What the task asks → Below is a block of records; return all of them exactly, but without the images.

========================================================================

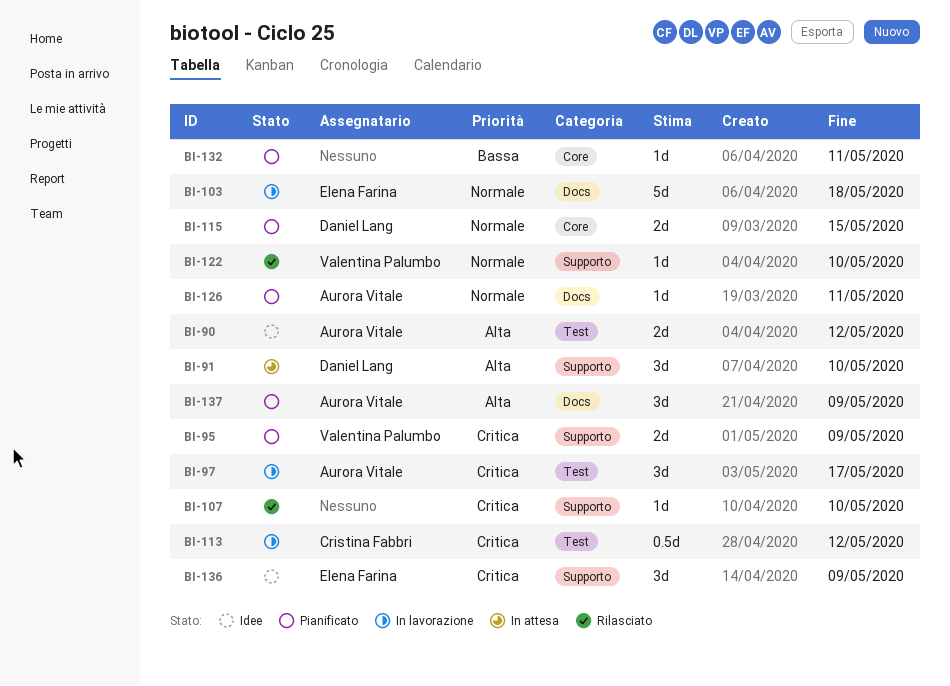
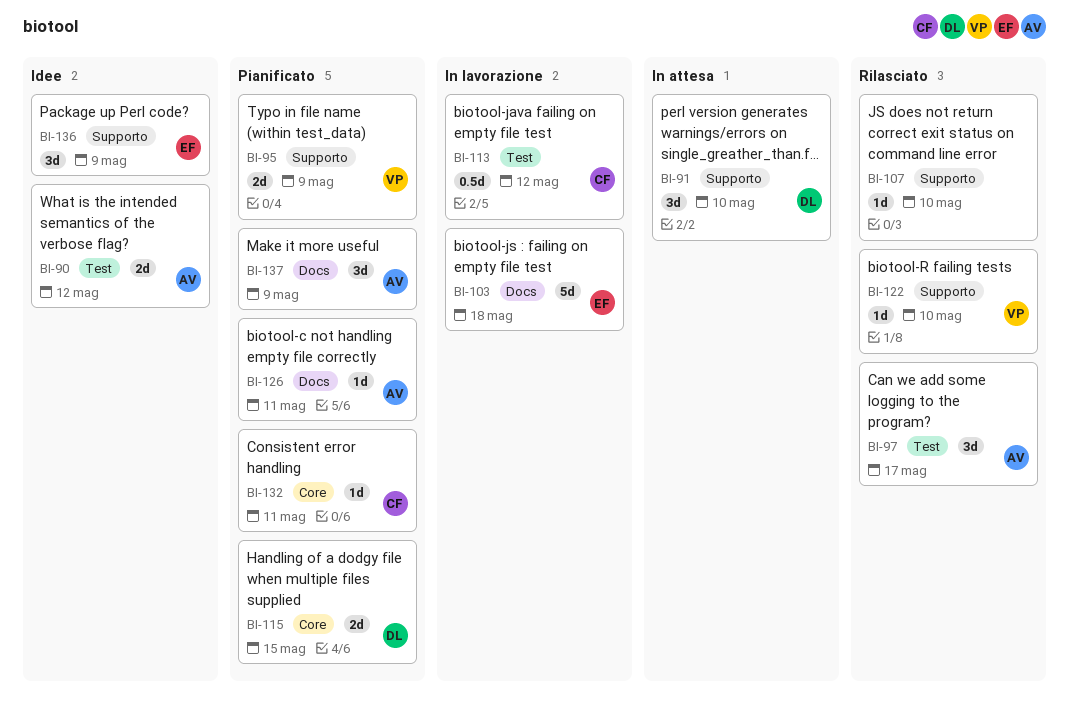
BI-97, status: In lavorazione -> Rilasciato
BI-132, owner: none -> Cristina Fabbri

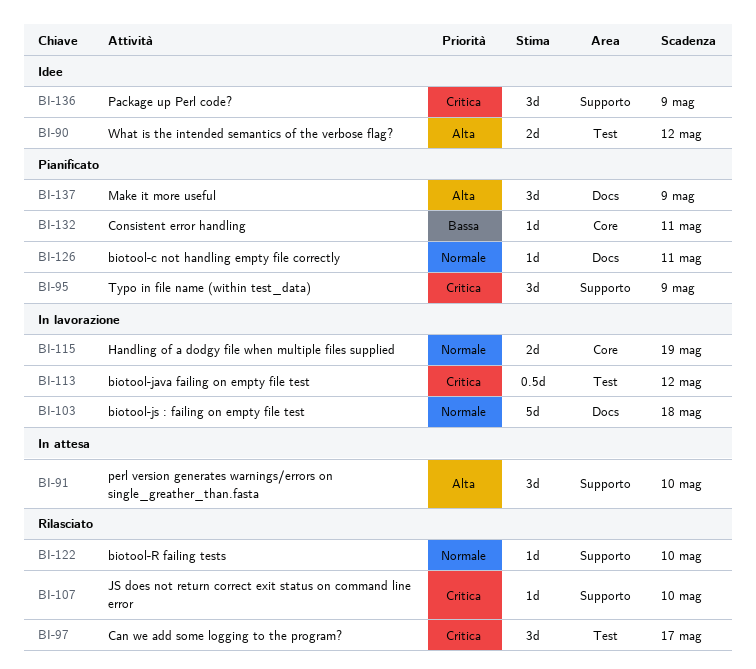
BI-95, estimate: 2d -> 3d
BI-115, status: Pianificato -> In lavorazione
BI-115, due: May 15 -> May 19

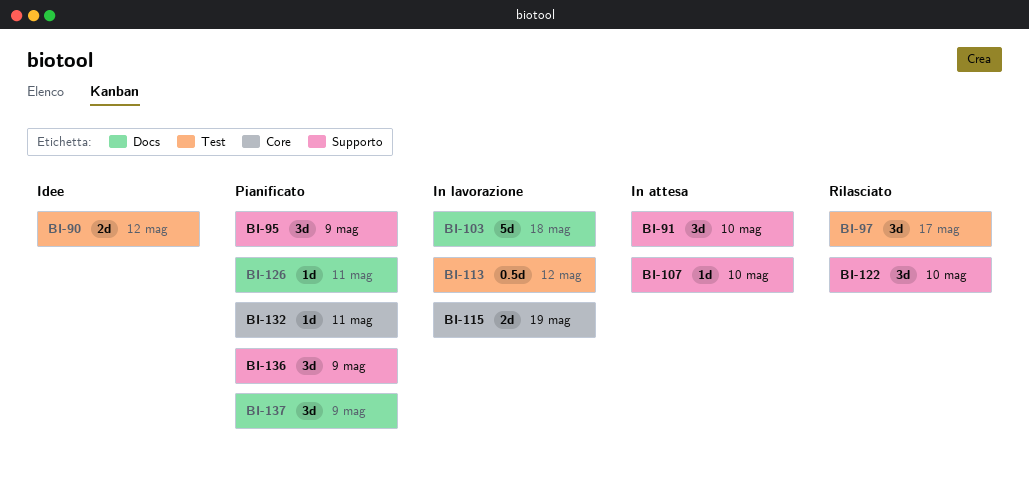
BI-107, status: Rilasciato -> In attesa
BI-122, estimate: 1d -> 3d
BI-136, status: Idee -> Pianificato

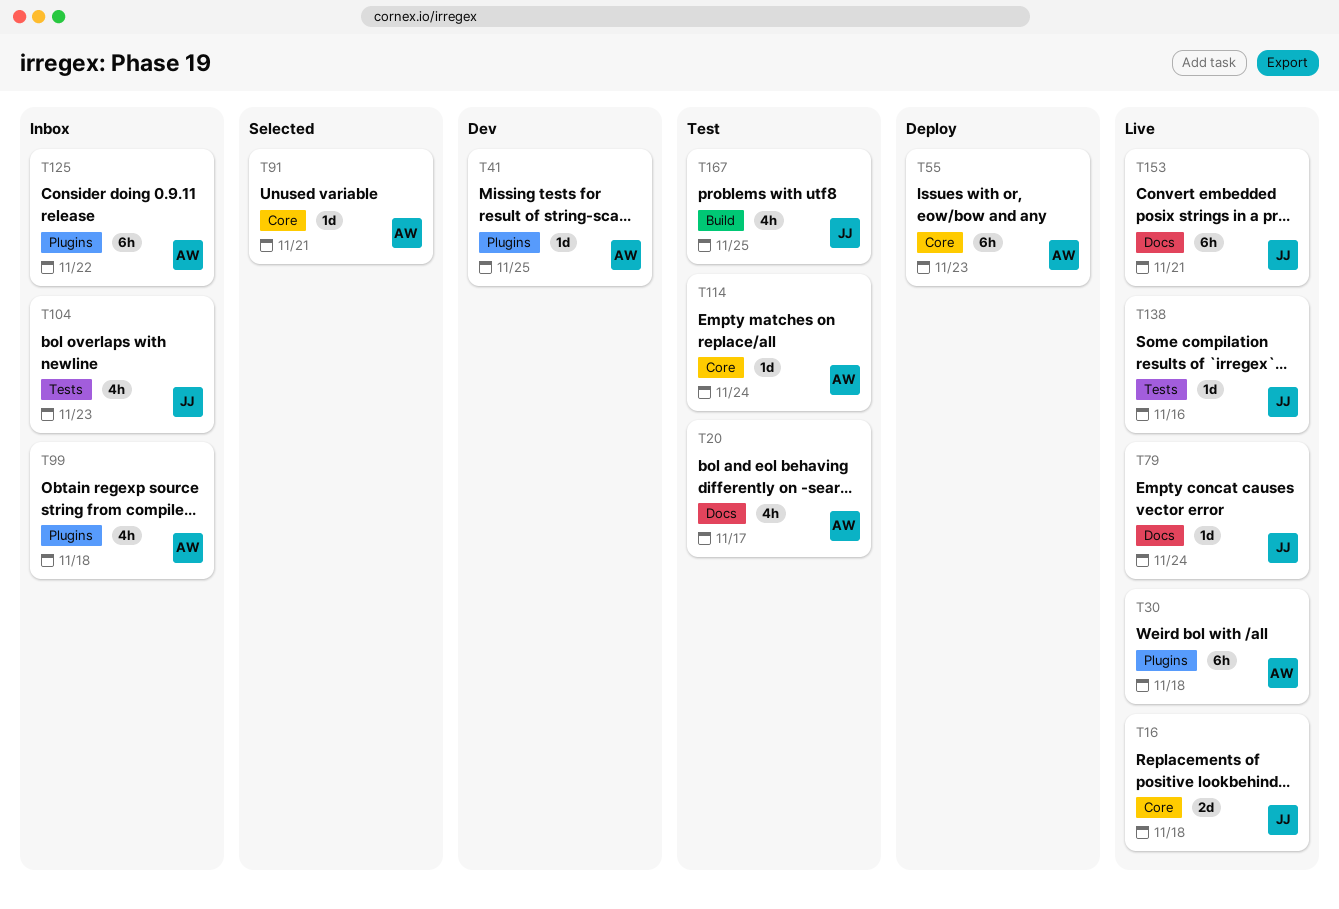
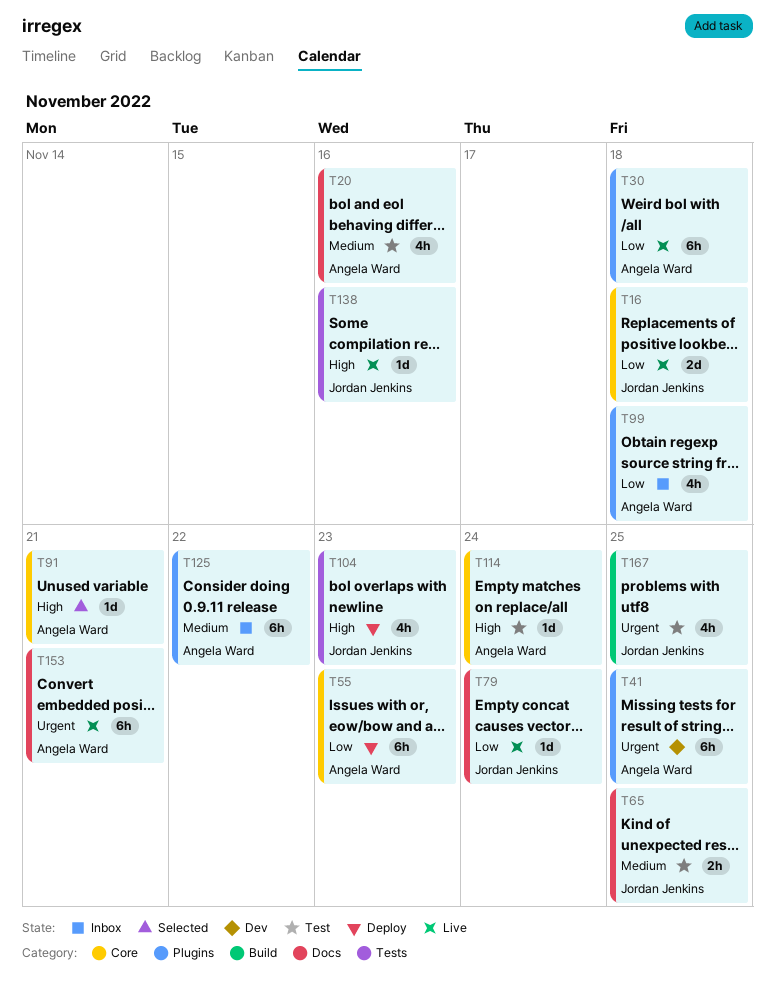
T20, due: Nov 17 -> Nov 16
T41, estimate: 1d -> 6h
T65: none -> present
T104, status: Inbox -> Deploy
T153, owner: Jordan Jenkins -> Angela Ward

========================================================================

Reply →
BI-97, status: In lavorazione -> Rilasciato
BI-132, owner: none -> Cristina Fabbri

BI-95, estimate: 2d -> 3d
BI-115, status: Pianificato -> In lavorazione
BI-115, due: May 15 -> May 19

BI-107, status: Rilasciato -> In attesa
BI-122, estimate: 1d -> 3d
BI-136, status: Idee -> Pianificato

T20, due: Nov 17 -> Nov 16
T41, estimate: 1d -> 6h
T65: none -> present
T104, status: Inbox -> Deploy
T153, owner: Jordan Jenkins -> Angela Ward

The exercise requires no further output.